● **Assigned task**: Pick out every line in the saved data entries that contains the word "cropped" and copy those lines.

Saved data entries:
-- Opening Marker --

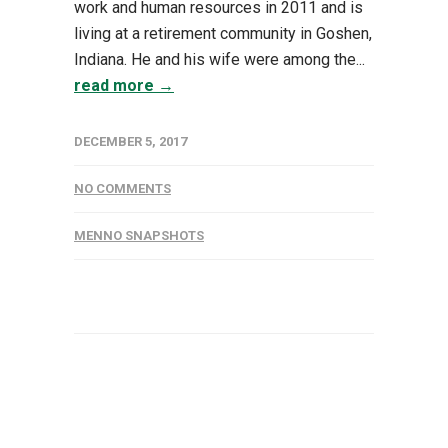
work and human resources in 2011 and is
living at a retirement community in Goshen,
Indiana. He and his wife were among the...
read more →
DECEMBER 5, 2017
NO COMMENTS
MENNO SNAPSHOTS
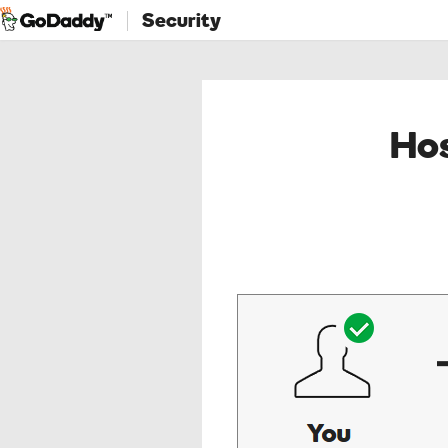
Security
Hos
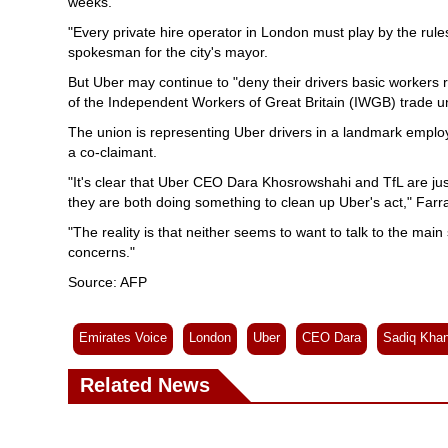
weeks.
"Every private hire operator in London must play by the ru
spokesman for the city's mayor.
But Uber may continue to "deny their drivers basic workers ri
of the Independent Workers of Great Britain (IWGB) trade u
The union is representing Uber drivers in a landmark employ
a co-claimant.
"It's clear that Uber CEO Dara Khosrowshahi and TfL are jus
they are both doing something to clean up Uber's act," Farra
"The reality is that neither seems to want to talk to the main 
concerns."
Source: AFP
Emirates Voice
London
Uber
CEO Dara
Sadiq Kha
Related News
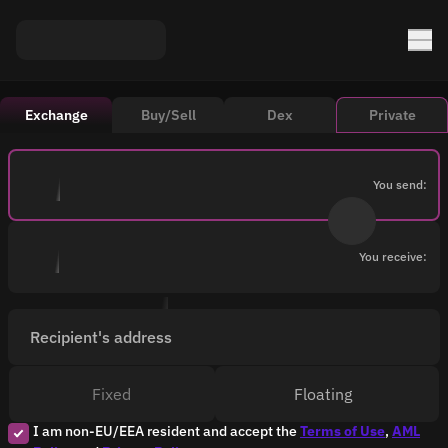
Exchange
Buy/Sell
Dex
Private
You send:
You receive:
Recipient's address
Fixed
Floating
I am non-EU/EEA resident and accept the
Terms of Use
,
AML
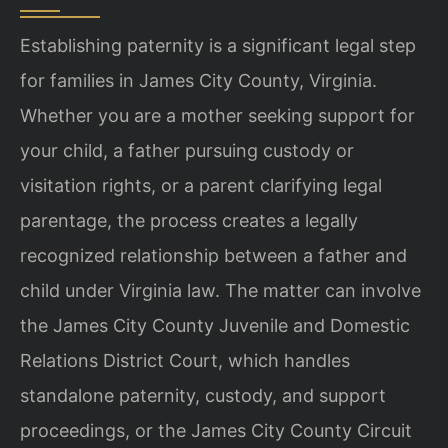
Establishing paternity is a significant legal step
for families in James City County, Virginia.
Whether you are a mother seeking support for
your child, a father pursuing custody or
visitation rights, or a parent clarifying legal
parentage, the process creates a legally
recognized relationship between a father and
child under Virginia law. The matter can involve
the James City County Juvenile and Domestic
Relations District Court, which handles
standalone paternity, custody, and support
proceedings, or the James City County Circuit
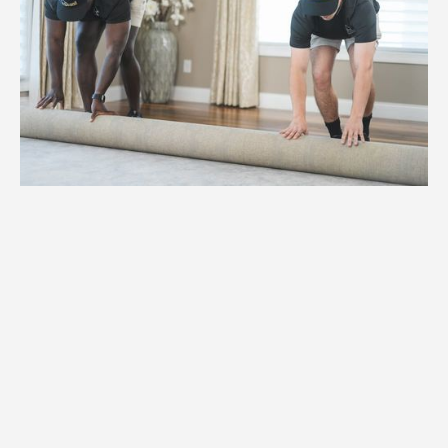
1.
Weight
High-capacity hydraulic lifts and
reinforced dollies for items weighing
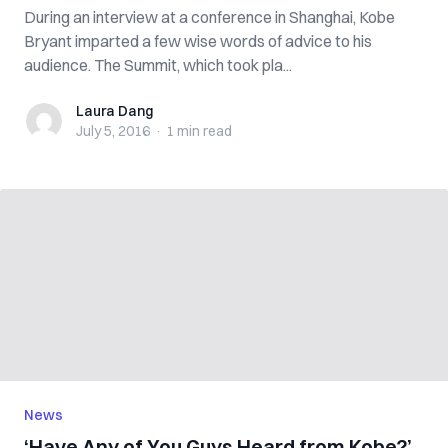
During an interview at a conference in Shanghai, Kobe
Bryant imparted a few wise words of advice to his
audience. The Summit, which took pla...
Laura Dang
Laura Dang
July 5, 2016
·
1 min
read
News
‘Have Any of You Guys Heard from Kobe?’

-- Closing Marker --
-- Opening Marker --

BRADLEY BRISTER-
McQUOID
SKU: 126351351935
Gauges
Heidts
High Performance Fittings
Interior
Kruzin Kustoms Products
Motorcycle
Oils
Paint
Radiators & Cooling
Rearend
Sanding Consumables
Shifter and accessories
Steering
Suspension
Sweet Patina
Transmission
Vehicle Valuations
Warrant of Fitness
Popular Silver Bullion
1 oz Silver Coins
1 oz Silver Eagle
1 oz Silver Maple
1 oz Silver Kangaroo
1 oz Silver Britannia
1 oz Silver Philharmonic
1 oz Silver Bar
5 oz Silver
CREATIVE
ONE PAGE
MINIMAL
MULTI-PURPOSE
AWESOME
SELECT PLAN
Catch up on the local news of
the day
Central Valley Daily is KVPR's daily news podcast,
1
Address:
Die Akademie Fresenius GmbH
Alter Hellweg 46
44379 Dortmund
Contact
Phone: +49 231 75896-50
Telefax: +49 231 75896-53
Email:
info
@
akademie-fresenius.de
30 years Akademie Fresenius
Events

-- Closing Marker --
-- Opening Marker --

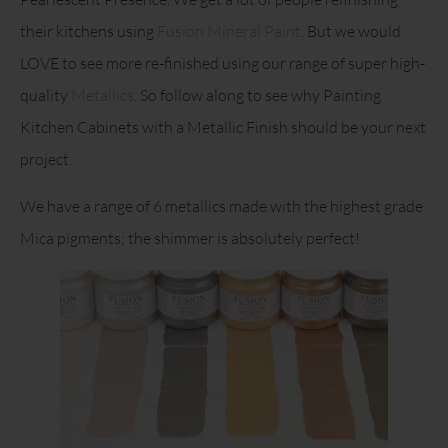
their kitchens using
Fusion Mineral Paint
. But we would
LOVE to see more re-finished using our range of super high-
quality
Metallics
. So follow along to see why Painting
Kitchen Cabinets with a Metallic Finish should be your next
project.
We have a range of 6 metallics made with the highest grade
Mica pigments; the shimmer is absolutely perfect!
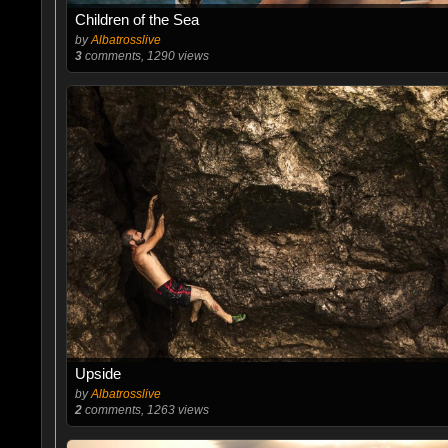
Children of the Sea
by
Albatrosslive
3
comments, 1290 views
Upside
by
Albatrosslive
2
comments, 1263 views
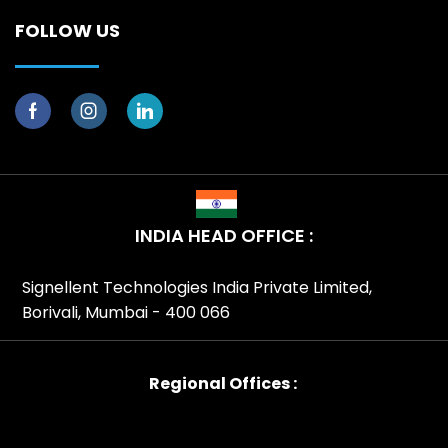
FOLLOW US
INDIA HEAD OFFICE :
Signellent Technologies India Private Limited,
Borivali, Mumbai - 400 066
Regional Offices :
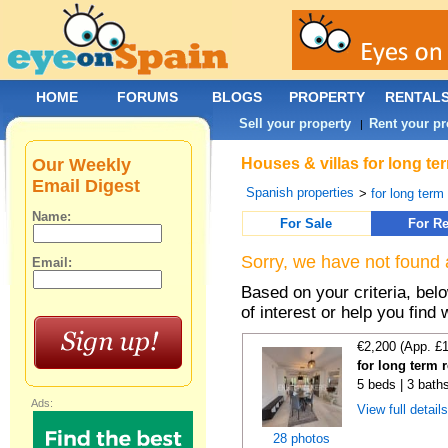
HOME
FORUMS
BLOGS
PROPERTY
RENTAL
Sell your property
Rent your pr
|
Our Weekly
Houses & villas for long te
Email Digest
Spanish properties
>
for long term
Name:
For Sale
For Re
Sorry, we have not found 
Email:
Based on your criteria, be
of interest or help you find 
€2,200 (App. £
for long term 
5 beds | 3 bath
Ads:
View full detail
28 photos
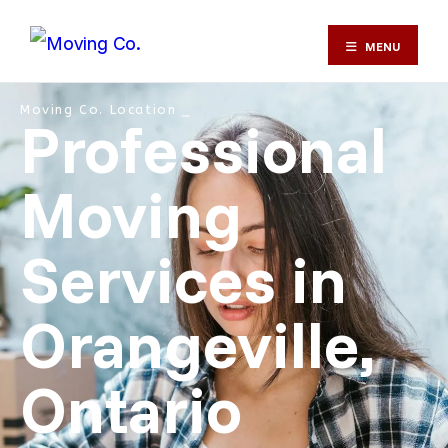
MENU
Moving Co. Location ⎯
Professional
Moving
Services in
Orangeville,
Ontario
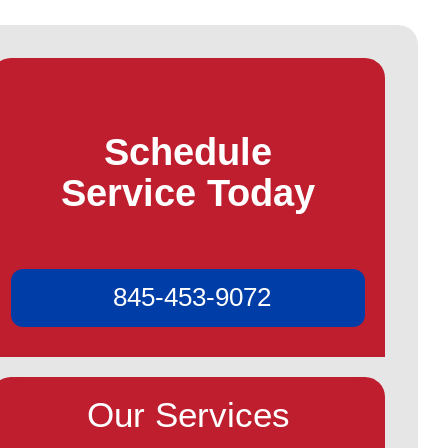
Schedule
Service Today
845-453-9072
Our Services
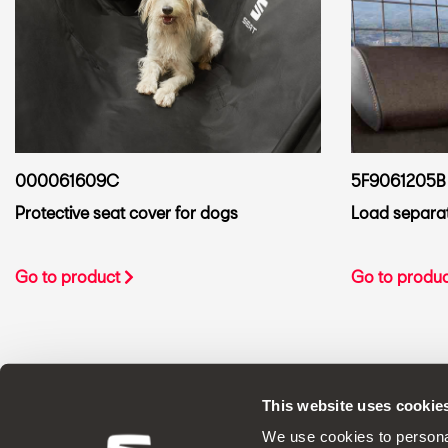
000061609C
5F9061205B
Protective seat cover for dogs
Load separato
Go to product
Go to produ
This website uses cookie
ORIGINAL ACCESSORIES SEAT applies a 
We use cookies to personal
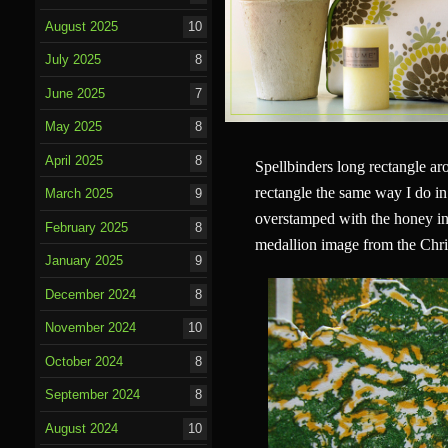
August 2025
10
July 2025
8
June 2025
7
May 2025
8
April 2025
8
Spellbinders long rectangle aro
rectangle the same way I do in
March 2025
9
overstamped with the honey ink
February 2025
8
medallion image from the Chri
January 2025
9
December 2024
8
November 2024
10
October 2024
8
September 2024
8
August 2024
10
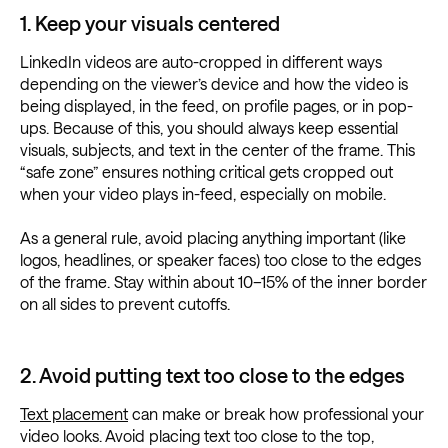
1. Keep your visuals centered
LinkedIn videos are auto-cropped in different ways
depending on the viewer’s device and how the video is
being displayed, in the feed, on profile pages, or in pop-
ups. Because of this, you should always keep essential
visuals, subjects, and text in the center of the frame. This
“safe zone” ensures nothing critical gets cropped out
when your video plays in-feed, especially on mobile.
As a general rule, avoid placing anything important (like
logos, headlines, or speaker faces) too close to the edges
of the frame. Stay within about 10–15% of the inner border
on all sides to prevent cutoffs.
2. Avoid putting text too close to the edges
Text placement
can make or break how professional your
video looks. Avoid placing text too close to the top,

-- Closing Marker --

● **Task solution**:
LinkedIn videos are auto-cropped in different ways
“safe zone” ensures nothing critical gets cropped out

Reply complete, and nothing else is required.